Ledakan di Pelabuhan Beirut dan Keruntuhan Ekonomi Membuat Banyak Warga Lebanon Alami Trauma Serta Luka Mental
RIAU24.COM - Itu adalah hari yang panas di bulan September ketika Jinane berangkat untuk mencari kantor pengiriman uang internasional di dekat rumahnya di lingkungan Ain el Remmaneh di Beirut timur. Jinane, 32, telah mengunjungi setidaknya empat kantor, tetapi tidak ada yang beroperasi karena pemadaman listrik kronis yang melanda Lebanon selama berbulan-bulan.
Akhir pekan sudah dekat, dan penerjemah muda itu kehabisan uang. Dengan hanya beberapa lira yang tersisa di dompetnya, dia menjadi gelisah karena tidak dapat menerima transfer untuk pekerjaan pengeditan yang baru saja dia selesaikan.

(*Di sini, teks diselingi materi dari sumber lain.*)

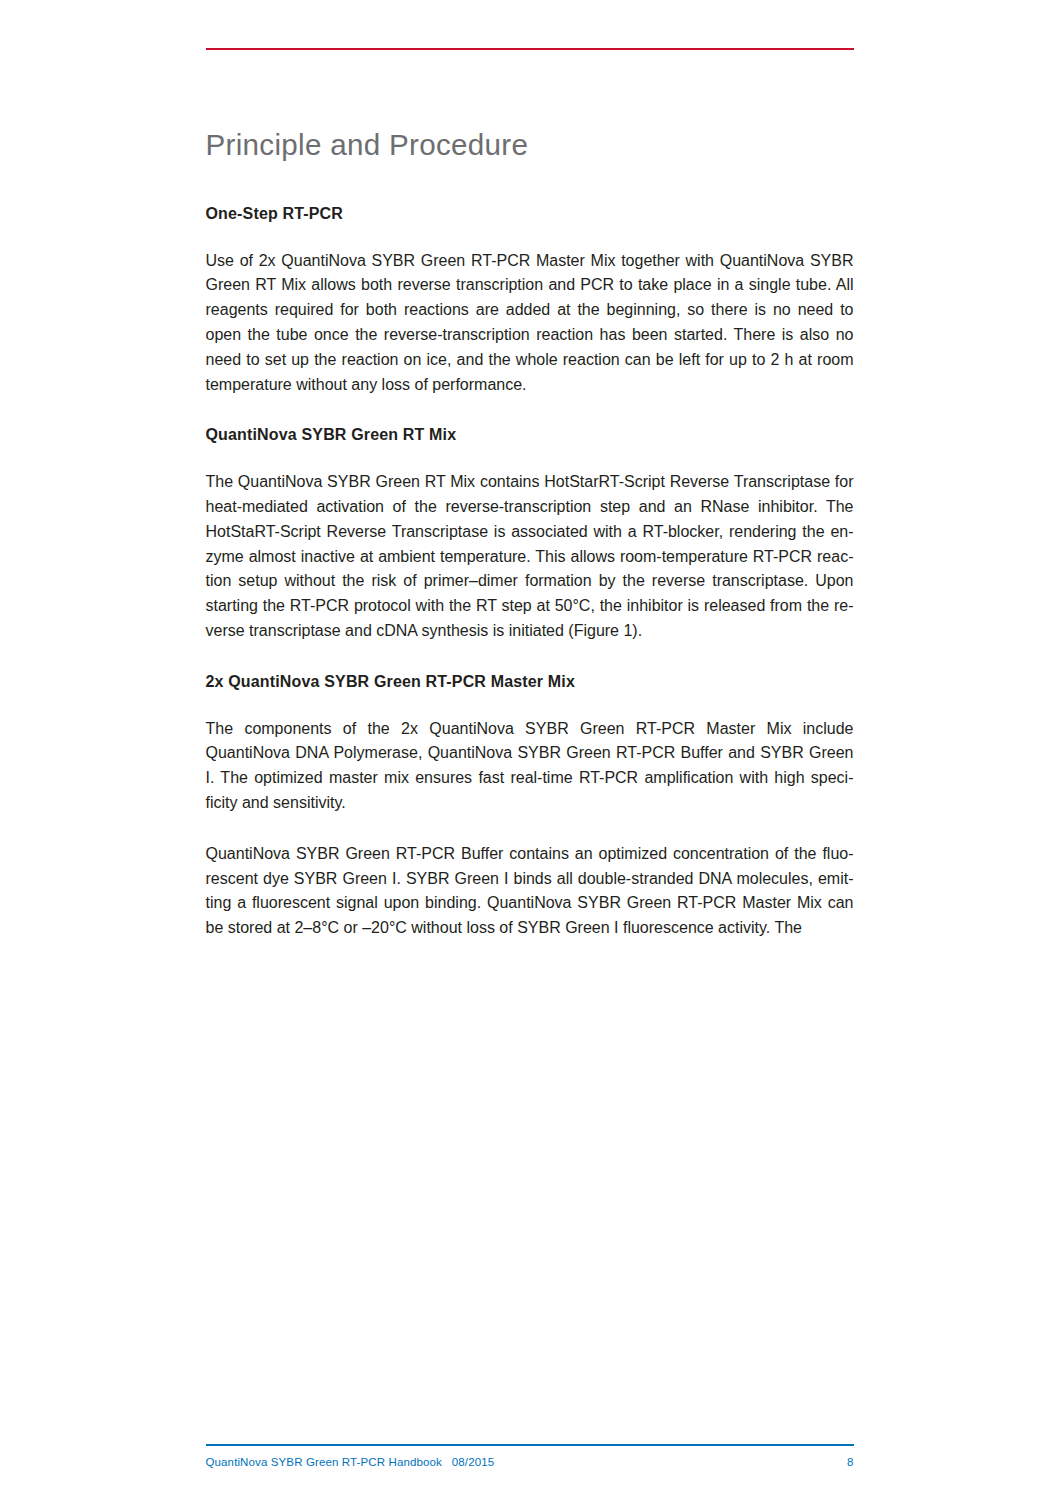Principle and Procedure
One-Step RT-PCR
Use of 2x QuantiNova SYBR Green RT-PCR Master Mix together with QuantiNova SYBR Green RT Mix allows both reverse transcription and PCR to take place in a single tube. All reagents required for both reactions are added at the beginning, so there is no need to open the tube once the reverse-transcription reaction has been started. There is also no need to set up the reaction on ice, and the whole reaction can be left for up to 2 h at room temperature without any loss of performance.
QuantiNova SYBR Green RT Mix
The QuantiNova SYBR Green RT Mix contains HotStarRT-Script Reverse Transcriptase for heat-mediated activation of the reverse-transcription step and an RNase inhibitor. The HotStaRT-Script Reverse Transcriptase is associated with a RT-blocker, rendering the enzyme almost inactive at ambient temperature. This allows room-temperature RT-PCR reaction setup without the risk of primer–dimer formation by the reverse transcriptase. Upon starting the RT-PCR protocol with the RT step at 50°C, the inhibitor is released from the reverse transcriptase and cDNA synthesis is initiated (Figure 1).
2x QuantiNova SYBR Green RT-PCR Master Mix
The components of the 2x QuantiNova SYBR Green RT-PCR Master Mix include QuantiNova DNA Polymerase, QuantiNova SYBR Green RT-PCR Buffer and SYBR Green I. The optimized master mix ensures fast real-time RT-PCR amplification with high specificity and sensitivity.
QuantiNova SYBR Green RT-PCR Buffer contains an optimized concentration of the fluorescent dye SYBR Green I. SYBR Green I binds all double-stranded DNA molecules, emitting a fluorescent signal upon binding. QuantiNova SYBR Green RT-PCR Master Mix can be stored at 2–8°C or –20°C without loss of SYBR Green I fluorescence activity. The
QuantiNova SYBR Green RT-PCR Handbook 08/2015 8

Sejak runtuhnya sektor perbankan Lebanon pada 2019, banyak orang bergantung pada kantor transfer mata uang internasional, seperti Western Union, untuk menerima uang dari luar negeri. Dengan melakukan itu, mereka menghindari biaya transfer bank yang selangit dan menghindari labirin nilai tukar yang membingungkan untuk mata uang lokal karena kesenjangan antara nilai tukar resmi dan pasar gelap terhadap dolar terus berfluktuasi.
Pound Lebanon kehilangan lebih dari 90 persen nilainya terhadap dolar AS di pasar gelap dalam dua tahun, mencapai lebih dari 20.000 pound Lebanon terhadap dolar selama musim panas. Namun, bank sentral, Banque du Liban, mempertahankan tingkat yang diperkenalkan pada tahun 1997, yang mematok pound terhadap dolar pada 1.500.
Saat Jinane mengarahkan sopir taksinya ke sebuah kantor dekat Jnah di Beirut selatan, seorang pria berambut gelap yang duduk di belakang kemudi mobil di dekatnya membunyikan klakson tanpa henti.
Semua jalan diblokir saat mobil mengantri setengah kilometer (0,3 mil) di sebuah pompa bensin di depan. Karena kekurangan bahan bakar yang parah di Lebanon, orang-orang terpaksa menunggu berjam-jam di pompa bensin untuk mengisi tangki mereka.